This is it, folks: season 10 might have had its ups and downs, but it finally concluded tonight. It almost was a series finale, but luckily it’s not, or else I would have been a blubbering mess.
In some ways, it seems like the season has been building up to this episode for at least the last dozen episodes. It’s obvious that the events of the previous year have been weighing heavily on the Jeffersonian team — not just Booth’s obvious shooting, incarceration, and gambling relapse, but Brennan’s solo efforts to keep their family intact, Sweets’ murder, Wendell’s illness, Hodgins and Angela’s financial reversal, and Cam’s increasingly difficult attempts to maintain morale at the lab. Quite frankly, these people have been heading towards a break for ages, and it’s only fitting that the return of their biggest foe would spark some life-altering decisions.
It’s funny; I would have expected my reaction to Pelant’s reemergence to be irritation, but maybe because I’ve been so desensitized to his appearances on this show, my take was mostly along the lines of “oh, it’s him again.” Thankfully, the writers didn’t do anything crazy like resurrect him, unless you count a video from beyond the grave. For some reason, I didn’t really mind the fact that the killer-of-the-week was a Pelant copycat, because it seems fitting that the case that would cause Booth and Brennan to question their life choices would come down to the man who has been hanging over their heads for nearly the entire length of their relationship.
If one thing was clear tonight, it’s that the burden of the last few years has just about tipped the scales for our favorite crime-fighters.

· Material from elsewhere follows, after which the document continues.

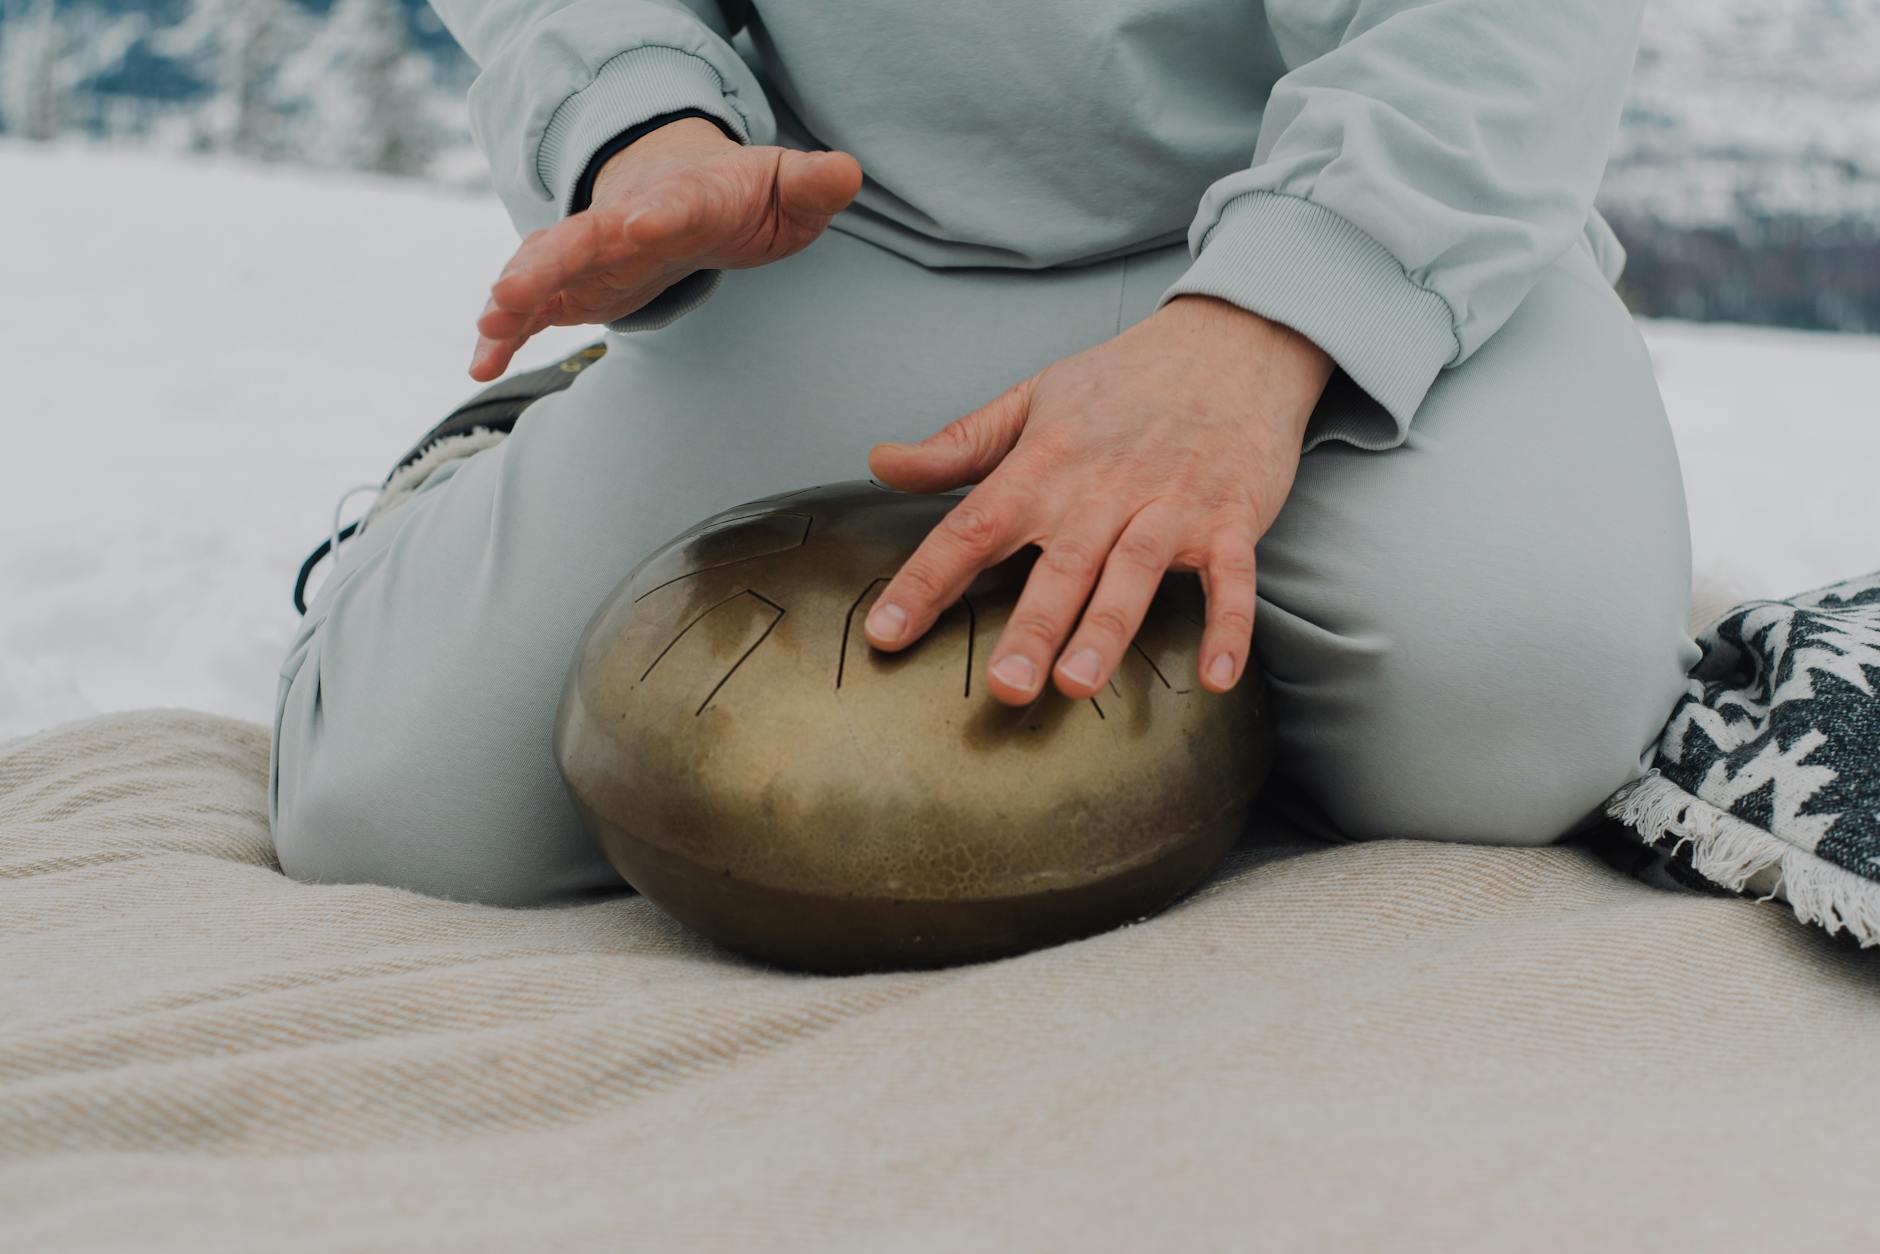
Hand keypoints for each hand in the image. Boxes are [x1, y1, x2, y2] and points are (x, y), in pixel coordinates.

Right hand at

We’ve seen Brennan go through this before (namely in season 5), but I was shocked at how quickly Booth was swayed by the idea of giving up law enforcement for good, after Brennan’s initial suggestion. Yet, it makes perfect sense: Booth was ready to quit after the season premiere, thanks to the FBI’s betrayal, and that resentment was dropped like a hot potato. So, I can see how now that their lives are finally in order, more or less, the idea of leaving it behind becomes appealing. Their jobs have always been risky, but they seem to have been inordinately devastating as of late, and evidently Booth and Brennan need a break from it all.
I’ve been wondering how the writers would make this disbandment of the squints different from the season 5 finale, and in some ways, it isn’t: Brennan’s looking for something safer which won’t put Booth in danger all the time, Hodgins and Angela convince themselves they want greener pastures in Paris, and Cam’s bereft at losing her team. But the ways in which it is different are pretty striking: Brennan isn’t stifling her emotions, she’s running with them and letting them run the show; Booth acknowledges that he needs a break from being a superhero; Hodgins and Angela realize that their real hearts are at the Jeffersonian, no matter how appealing their Parisian pied-à-terre may be; Cam still hates change, but she knows they all have to do what they have to do, and she’s got someone she can share those fears with now without lashing out.
As a season finale, I think ‘Next in the Last’ made sense, in that it fit with the tone of the season overall. After this year’s trauma, and the angst of the past handful of episodes in particular, it would have been a little disingenuous to have everything be perfectly happy. It wrapped up the threads that have been dangling — like the stress of Booth and Brennan’s jobs, or Angela and Hodgins’ self-assessment of what they want out of their lives — while indicating that they’ve still got work to do. And there were some satisfying nods to the past — like Caroline’s emotional scenes with Booth, or the crime-scene callbacks, or the collection of interns following teacher Brennan around like old times — to make me reminisce on the show’s history. For a season that, to me, felt definitively heavier than previous years, I think ‘Next’ carried on the somber note, for better or for worse. However, if this had been the series finale, as it could have been at the time it was shot, my opinion would have been entirely different.
It feels a little unfair of me to even mention it, but I would have been infinitely sadder if this had been our last impression of these people. Hodgins and Angela had a “happy ending” of sorts, becoming essentially Professors Emeritus of the Jeffersonian, but Booth and Brennan sadly exiting the lab, after a (sob-worthy) slow-motion goodbye to their friends set to “Into The Mystic,” would have felt anti-climactic to me. I know I’m contradicting Brennan’s statement that life never has any true closure, but a series finale has to have some sort of hope. Though I know they would have been okay, well, I want to see a little bit of them actually being okay before their real swan song, if that makes any sense. This would have been a little too heavy on the action sequences (as hilarious as Aubrey stuck with a train car full of fowl was), and a little too light on spending time with our central characters for a last hurrah. (If I’m being honest, that kind of represents my feelings on the season as a whole.)
It doesn’t matter, though, because we get another season with Booth and Brennan, where we’ll see their family grow and hopefully find happiness in the next stage of their lives. We’ll get to see Angela at peace with her job and Hodgins at peace with his (lack of) wealth. And maybe we’ll finally get a season without making Cam cry. In the end, I still want to read another chapter in this book.
I’d like to thank you all for watching along with me this season! Now, how did you feel about tonight’s emotional finale?